SUPPLIED DATA:
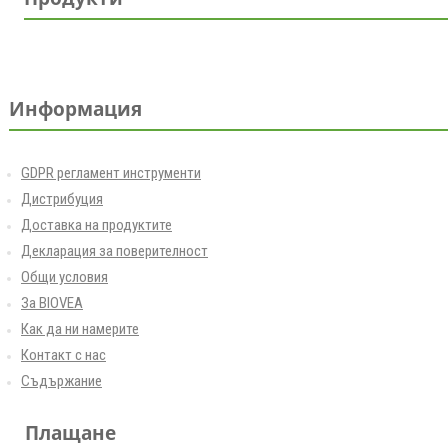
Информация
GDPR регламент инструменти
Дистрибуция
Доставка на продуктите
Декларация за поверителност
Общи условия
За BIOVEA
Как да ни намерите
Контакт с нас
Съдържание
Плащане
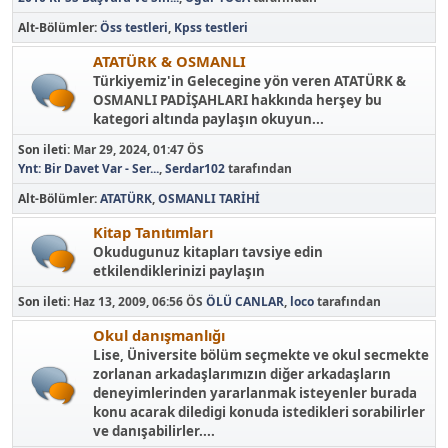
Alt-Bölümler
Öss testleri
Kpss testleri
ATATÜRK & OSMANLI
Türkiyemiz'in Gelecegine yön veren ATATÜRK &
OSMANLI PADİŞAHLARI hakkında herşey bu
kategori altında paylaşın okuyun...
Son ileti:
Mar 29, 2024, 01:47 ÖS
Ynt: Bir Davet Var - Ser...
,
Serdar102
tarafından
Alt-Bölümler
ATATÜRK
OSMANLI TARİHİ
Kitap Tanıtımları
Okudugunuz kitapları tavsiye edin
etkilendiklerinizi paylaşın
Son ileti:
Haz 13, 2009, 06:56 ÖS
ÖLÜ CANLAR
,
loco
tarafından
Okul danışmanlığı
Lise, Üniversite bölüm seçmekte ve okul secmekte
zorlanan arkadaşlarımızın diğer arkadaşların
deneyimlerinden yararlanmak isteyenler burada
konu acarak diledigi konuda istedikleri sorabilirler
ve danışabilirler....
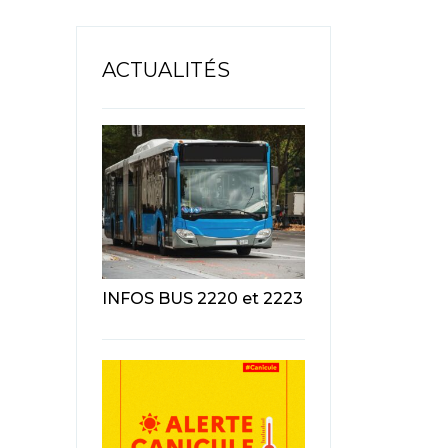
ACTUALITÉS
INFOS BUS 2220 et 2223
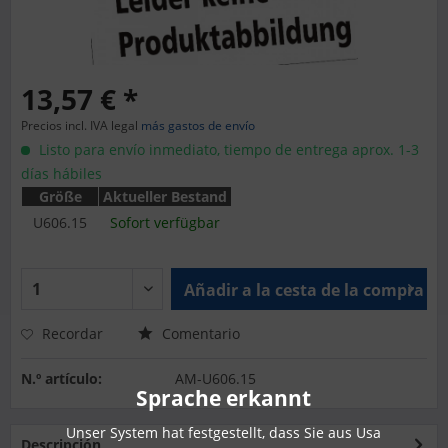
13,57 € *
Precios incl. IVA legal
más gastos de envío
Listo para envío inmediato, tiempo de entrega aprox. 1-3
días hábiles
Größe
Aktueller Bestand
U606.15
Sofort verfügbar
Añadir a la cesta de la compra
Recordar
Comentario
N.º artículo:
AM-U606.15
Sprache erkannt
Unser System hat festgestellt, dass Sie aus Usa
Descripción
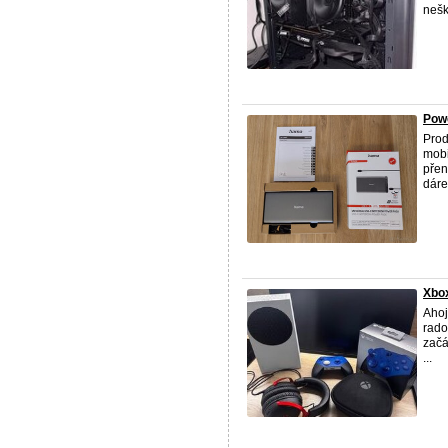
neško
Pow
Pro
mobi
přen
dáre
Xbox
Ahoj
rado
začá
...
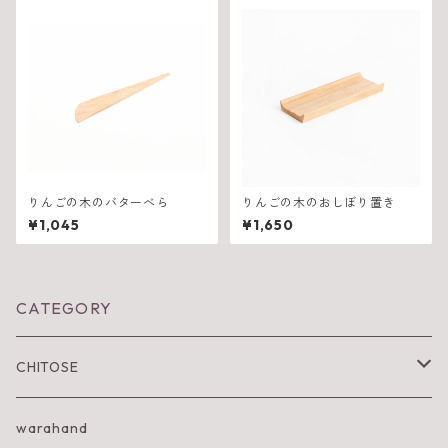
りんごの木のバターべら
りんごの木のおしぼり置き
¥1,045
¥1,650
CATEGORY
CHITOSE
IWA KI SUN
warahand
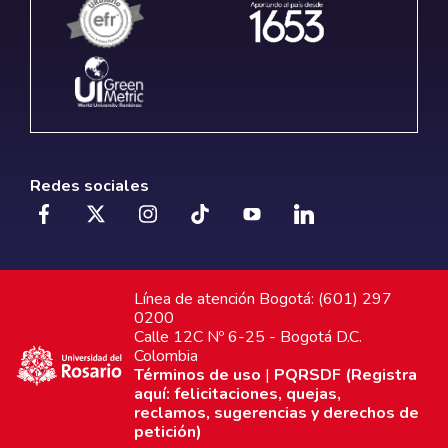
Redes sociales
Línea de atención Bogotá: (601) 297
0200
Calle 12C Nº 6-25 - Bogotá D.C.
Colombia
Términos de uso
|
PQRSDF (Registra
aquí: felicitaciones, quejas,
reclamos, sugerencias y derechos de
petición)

PROBLEM REQUIREMENTS:
Replicate the material above verbatim; images stay out of the copy.

REPLY:
Информация
GDPR регламент инструменти
Дистрибуция
Доставка на продуктите
Декларация за поверителност
Общи условия
За BIOVEA
Как да ни намерите
Контакт с нас
Съдържание
Плащане
Alt-Bölümler
Öss testleri
Kpss testleri
ATATÜRK & OSMANLI
Türkiyemiz'in Gelecegine yön veren ATATÜRK &
OSMANLI PADİŞAHLARI hakkında herşey bu
kategori altında paylaşın okuyun...
Son ileti:
Mar 29, 2024, 01:47 ÖS
Ynt: Bir Davet Var - Ser...
,
Serdar102
tarafından
Alt-Bölümler
ATATÜRK
OSMANLI TARİHİ
Kitap Tanıtımları
Okudugunuz kitapları tavsiye edin
etkilendiklerinizi paylaşın
Son ileti:
Haz 13, 2009, 06:56 ÖS
ÖLÜ CANLAR
,
loco
tarafından
Okul danışmanlığı
Lise, Üniversite bölüm seçmekte ve okul secmekte
zorlanan arkadaşlarımızın diğer arkadaşların
deneyimlerinden yararlanmak isteyenler burada
konu acarak diledigi konuda istedikleri sorabilirler
ve danışabilirler....
ACTUALITÉS
INFOS BUS 2220 et 2223
13,57 € *
Precios incl. IVA legal
más gastos de envío
Listo para envío inmediato, tiempo de entrega aprox. 1-3
días hábiles
Größe
Aktueller Bestand
U606.15
Sofort verfügbar
Añadir a la cesta de la compra
Recordar
Comentario
N.º artículo:
AM-U606.15
Sprache erkannt
Unser System hat festgestellt, dass Sie aus Usa
Descripción
neško
Pow
Pro
mobi
přen
dáre
Xbox
Ahoj
rado
začá
...
りんごの木のバターべら
りんごの木のおしぼり置き
¥1,045
¥1,650
CATEGORY
CHITOSE
IWA KI SUN
warahand
Redes sociales
Línea de atención Bogotá: (601) 297
0200
Calle 12C Nº 6-25 - Bogotá D.C.
Colombia
Términos de uso
|
PQRSDF (Registra
aquí: felicitaciones, quejas,
reclamos, sugerencias y derechos de
petición)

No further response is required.